The Riverside Church has a long history going back to its founding of being a prophetic voice on critical issues of our day (from WWII to Civil Rights, Apartheid in South Africa to LGBT inclusion). We believe that the church is called to do justice and defend the vulnerable. But with so much that needs our attention in the world, it is easy for churches to get pulled in many different directions and for ministries to become siloed from one another. At Riverside, we’ve recently started conversations on how all the different areas of our church – from budget and finance to worship, social justice to education – can work together on collaborative efforts to address the challenges we face.
I recently had the opportunity to have a public discussion called #TrendingAtTRC with Beth Ackerman, Head of Riverside’s creation care ministry Beloved Earth, and Lisa Hinds Salmon, Chair of our Finance Committee, to talk about the ways their work intersects. And we know these discussions are not limited to just our church. As Earth Day approaches, we wanted to continue the conversation by exploring a series of questions on this blog together in the hopes that they could be useful to others as well.

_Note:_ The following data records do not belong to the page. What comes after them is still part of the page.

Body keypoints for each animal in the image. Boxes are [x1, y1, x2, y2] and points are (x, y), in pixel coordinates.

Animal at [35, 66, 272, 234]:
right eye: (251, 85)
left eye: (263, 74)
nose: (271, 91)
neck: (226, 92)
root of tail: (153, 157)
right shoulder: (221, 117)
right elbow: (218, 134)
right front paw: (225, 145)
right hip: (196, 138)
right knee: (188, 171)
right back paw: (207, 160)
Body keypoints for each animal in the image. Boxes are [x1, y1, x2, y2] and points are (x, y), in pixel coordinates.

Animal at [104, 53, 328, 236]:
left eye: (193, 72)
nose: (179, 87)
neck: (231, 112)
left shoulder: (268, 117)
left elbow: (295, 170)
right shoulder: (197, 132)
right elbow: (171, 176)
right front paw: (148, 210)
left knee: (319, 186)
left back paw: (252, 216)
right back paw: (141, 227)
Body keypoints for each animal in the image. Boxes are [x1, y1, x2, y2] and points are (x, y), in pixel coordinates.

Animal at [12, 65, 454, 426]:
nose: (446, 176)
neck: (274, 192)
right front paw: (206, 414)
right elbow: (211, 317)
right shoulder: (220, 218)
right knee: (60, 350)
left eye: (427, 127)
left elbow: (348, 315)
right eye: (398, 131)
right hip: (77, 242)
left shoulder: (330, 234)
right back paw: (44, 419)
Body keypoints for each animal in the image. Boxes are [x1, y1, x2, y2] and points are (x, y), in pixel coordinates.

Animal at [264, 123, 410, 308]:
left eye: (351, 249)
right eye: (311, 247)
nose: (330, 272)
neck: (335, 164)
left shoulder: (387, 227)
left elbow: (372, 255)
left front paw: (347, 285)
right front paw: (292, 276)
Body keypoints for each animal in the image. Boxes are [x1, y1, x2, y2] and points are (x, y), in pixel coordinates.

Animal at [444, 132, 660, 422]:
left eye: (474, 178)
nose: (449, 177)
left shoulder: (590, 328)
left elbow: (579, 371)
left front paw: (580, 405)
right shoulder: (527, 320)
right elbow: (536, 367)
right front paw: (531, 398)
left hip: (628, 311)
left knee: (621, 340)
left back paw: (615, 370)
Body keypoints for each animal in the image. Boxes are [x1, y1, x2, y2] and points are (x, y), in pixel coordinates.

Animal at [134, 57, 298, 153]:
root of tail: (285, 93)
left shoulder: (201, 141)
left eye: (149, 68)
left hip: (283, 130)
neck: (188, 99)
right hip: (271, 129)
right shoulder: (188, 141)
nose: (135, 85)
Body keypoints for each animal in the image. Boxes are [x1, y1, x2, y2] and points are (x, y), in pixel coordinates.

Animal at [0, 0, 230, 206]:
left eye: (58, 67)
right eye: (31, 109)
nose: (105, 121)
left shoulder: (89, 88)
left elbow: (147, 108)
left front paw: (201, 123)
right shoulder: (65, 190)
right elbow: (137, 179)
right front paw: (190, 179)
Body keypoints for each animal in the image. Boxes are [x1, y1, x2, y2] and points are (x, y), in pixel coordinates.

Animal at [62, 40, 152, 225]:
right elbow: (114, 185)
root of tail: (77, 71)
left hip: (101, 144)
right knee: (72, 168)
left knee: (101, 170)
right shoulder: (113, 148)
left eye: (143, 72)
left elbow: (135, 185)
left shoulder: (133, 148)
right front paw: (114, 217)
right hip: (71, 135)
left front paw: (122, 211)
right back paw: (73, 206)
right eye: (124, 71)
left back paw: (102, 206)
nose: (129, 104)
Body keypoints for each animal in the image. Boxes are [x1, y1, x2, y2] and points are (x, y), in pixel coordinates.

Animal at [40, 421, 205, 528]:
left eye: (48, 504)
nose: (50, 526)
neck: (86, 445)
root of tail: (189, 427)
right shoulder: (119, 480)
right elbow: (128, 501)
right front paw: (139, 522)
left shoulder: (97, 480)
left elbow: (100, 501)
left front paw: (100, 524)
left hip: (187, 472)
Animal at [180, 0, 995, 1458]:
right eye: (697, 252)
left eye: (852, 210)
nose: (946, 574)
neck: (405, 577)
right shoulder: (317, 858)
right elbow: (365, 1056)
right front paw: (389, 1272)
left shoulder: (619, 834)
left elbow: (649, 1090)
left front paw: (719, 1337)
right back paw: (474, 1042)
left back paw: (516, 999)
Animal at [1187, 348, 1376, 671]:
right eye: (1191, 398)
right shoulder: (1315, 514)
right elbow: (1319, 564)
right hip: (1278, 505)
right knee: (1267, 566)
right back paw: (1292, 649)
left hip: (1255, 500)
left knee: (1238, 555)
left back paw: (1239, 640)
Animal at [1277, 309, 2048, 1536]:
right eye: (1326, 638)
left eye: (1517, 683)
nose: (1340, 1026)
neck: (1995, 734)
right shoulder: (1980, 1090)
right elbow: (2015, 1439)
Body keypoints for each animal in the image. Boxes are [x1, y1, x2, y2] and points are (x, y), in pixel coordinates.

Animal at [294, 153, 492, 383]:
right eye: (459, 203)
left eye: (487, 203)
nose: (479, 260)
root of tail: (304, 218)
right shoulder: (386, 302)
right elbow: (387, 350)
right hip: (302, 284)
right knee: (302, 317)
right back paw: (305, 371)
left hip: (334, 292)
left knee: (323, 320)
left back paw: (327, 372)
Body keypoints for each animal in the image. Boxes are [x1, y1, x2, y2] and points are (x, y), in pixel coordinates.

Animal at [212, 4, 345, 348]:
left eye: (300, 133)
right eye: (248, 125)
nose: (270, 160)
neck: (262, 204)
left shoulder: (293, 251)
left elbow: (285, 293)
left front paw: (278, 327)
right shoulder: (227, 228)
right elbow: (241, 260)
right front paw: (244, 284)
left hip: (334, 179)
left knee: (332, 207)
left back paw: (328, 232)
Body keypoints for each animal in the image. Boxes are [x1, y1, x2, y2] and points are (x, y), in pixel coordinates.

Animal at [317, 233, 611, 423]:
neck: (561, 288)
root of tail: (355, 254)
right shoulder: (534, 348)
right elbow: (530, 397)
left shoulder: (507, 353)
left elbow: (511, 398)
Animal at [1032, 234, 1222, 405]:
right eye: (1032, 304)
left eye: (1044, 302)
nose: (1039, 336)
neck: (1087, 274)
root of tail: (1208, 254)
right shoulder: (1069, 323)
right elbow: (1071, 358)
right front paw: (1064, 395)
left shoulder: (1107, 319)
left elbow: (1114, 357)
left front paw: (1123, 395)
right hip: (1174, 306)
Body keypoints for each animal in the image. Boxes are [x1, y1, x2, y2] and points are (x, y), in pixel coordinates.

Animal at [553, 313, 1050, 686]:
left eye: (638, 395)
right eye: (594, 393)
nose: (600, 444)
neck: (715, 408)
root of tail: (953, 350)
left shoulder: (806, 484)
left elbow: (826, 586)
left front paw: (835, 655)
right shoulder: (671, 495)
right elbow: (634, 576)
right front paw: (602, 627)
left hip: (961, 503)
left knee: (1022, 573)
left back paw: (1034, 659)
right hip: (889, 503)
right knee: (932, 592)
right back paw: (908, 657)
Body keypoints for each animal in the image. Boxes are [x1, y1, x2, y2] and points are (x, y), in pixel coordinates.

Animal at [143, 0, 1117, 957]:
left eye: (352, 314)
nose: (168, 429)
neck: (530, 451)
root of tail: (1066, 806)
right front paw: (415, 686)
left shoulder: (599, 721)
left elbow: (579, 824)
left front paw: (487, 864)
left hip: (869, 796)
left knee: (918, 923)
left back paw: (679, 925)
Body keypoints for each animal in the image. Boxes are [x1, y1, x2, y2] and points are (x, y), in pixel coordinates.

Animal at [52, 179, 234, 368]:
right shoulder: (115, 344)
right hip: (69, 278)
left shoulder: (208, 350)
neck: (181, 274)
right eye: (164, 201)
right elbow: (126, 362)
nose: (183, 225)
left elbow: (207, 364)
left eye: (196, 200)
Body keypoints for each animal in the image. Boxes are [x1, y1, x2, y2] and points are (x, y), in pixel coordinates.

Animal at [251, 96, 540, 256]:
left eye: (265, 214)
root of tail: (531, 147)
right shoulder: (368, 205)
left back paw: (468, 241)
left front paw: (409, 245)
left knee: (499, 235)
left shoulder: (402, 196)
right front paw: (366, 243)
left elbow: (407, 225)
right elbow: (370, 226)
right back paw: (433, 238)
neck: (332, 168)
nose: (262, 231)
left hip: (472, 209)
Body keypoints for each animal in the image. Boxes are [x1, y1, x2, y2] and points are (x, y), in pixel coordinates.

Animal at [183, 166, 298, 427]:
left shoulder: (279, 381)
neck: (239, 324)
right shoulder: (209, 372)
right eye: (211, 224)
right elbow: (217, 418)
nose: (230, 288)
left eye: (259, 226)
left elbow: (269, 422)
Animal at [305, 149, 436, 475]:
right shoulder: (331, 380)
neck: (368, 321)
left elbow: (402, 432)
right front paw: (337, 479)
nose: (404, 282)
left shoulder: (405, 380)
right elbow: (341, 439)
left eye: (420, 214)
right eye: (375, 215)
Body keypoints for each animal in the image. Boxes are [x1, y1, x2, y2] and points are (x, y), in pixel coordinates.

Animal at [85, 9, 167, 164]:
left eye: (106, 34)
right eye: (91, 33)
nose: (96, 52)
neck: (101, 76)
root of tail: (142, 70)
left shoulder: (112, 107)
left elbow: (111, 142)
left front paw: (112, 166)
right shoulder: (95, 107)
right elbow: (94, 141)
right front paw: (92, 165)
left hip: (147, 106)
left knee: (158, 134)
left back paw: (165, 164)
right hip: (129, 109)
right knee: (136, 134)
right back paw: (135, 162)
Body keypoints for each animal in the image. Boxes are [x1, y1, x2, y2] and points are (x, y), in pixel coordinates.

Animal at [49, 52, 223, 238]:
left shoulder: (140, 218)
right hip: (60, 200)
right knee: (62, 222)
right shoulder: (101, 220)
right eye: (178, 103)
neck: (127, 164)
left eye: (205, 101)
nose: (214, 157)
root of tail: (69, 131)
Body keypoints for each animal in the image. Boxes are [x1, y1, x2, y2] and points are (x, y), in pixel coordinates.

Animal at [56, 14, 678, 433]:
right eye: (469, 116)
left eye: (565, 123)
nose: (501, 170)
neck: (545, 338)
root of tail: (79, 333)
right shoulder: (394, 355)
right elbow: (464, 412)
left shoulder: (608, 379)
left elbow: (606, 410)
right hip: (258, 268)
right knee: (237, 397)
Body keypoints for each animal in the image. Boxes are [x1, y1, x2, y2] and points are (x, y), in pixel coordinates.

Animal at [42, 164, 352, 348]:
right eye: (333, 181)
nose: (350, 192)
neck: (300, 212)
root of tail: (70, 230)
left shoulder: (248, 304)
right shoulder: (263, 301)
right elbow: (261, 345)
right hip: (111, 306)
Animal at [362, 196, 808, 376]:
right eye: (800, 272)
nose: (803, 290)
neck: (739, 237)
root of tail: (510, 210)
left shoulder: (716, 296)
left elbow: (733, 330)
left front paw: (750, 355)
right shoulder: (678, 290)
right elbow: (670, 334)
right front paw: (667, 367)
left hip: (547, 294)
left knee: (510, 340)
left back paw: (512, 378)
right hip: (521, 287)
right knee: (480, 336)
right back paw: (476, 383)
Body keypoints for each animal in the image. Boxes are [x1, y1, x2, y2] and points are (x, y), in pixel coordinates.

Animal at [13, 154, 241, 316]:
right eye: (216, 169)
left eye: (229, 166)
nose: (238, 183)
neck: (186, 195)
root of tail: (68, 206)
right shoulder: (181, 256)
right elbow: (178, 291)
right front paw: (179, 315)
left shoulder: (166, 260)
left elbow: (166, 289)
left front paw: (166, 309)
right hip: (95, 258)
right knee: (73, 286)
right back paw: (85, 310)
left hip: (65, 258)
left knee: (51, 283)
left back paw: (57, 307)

This will be a series of 3 posts where each of us answer questions about how different areas of a church community can collaborate together on environmental and financial justice. The first question we explore is on divestment from fossil fuels and how our financial commitments can be a tool for change.
Question: What exactly are we talking about when we say ‘divestment?’ What is the goal(s) and are we making a real difference? If divestment is removing our funds from something, where should they go instead?
I am neither an environmental expert nor a finance executive, but I do work quite a bit with language. And I know first-hand the power of language to make positive impact. I’ve also seen language used in terribly destructive ways.
Because of that, I’m very happy to see this question under discussion. When we’re not clear about what we’re talking about—especially in emotionally charged and potentially controversial conversations—those on both sides of the conversation often slip into using language as a weapon: accusatory, vague references to some shadow terror that only raises fear instead of leading us toward helpful and collaborative solutions. This creates enemies, not friends; combatants, not collaborators. Needless to say, nothing constructive comes out of that kind of conversation.
I understand the word “divestment” to be used in a variety of ways, across a spectrum of investment positions, but I’m not interested in token expressions of justice-making just for the sake of looking progressive. I have seen organizations trumpet divestment with investment strategies far less socially responsible than ours here at The Riverside Church. So I am wondering: what’s a tangible position for us that:
- reflects our social justice investment initiatives,
- is a clear and shared understanding of what divestment means to us,
- carefully stewards the investments for which we’re responsible, with a full understanding of the need we have to create income with these assets,
- is not mere tokenism—that is, whatever action we take has real and substantive impact on the injustice we want to address?
The world is looking down the barrel of climate injustice and chaos. Our gas and oil powered lifestyles here in the United States has fueled economic growth for about 200 years. But scientists are now in agreement that burning fossil fuels is changing our climate, causing extreme weather like Hurricane Sandy. It’s not just weather we’re talking about when we talk about climate change, but extreme disruption to life on the planet.
Is it possible to turn this around? Public opinion does matter. If enough people in their churches and other organizations create a stir, saying “not on our watch”, the momentum can shift. We have got to get the world’s attention about leaving fossil fuels in the ground and one way is by eliminating all of those stocks from our portfolios. After all, if it’s wrong to wreck the planet, it’s wrong to profit from that wreckage.
Divestment, the selling off of our oil, gas and coal stocks, is a powerful way to leverage our moral authority. Not selling the stocks recklessly, but over as much as a 5-year time frame. Not to bankrupt the oil and gas industry, but to change awareness on a global level. Yes, global movements do work, as we’ve seen time after time, and Riverside can play a significant role as a social justice leader. The Beloved Earth Community urges you to take a look at our booklet about divestment for more about this: http://www.trcnyc.org/socialjustice/files/DivestmentFinalCombined2-18-16.pdf
Divestment in a vacuum is not the silver bullet that the traditional principals of behavioral finance would have us believe. The Finance Committee wouldn’t dare put new wine into old wineskins! Merely excluding an oil company from our portfolio doesn’t nearly go far enough at addressing the environmental ills caused by the worst offenders in the energy sector. Rather, we believe the pace of progress is accelerated through a proactive and disciplined plan of reinvestment in a wide array of renewable and transitional energy sources. Capital innovation creates a powerful force for social change. The Riverside Church has played an instrumental role in inspiring the use of these innovative tools.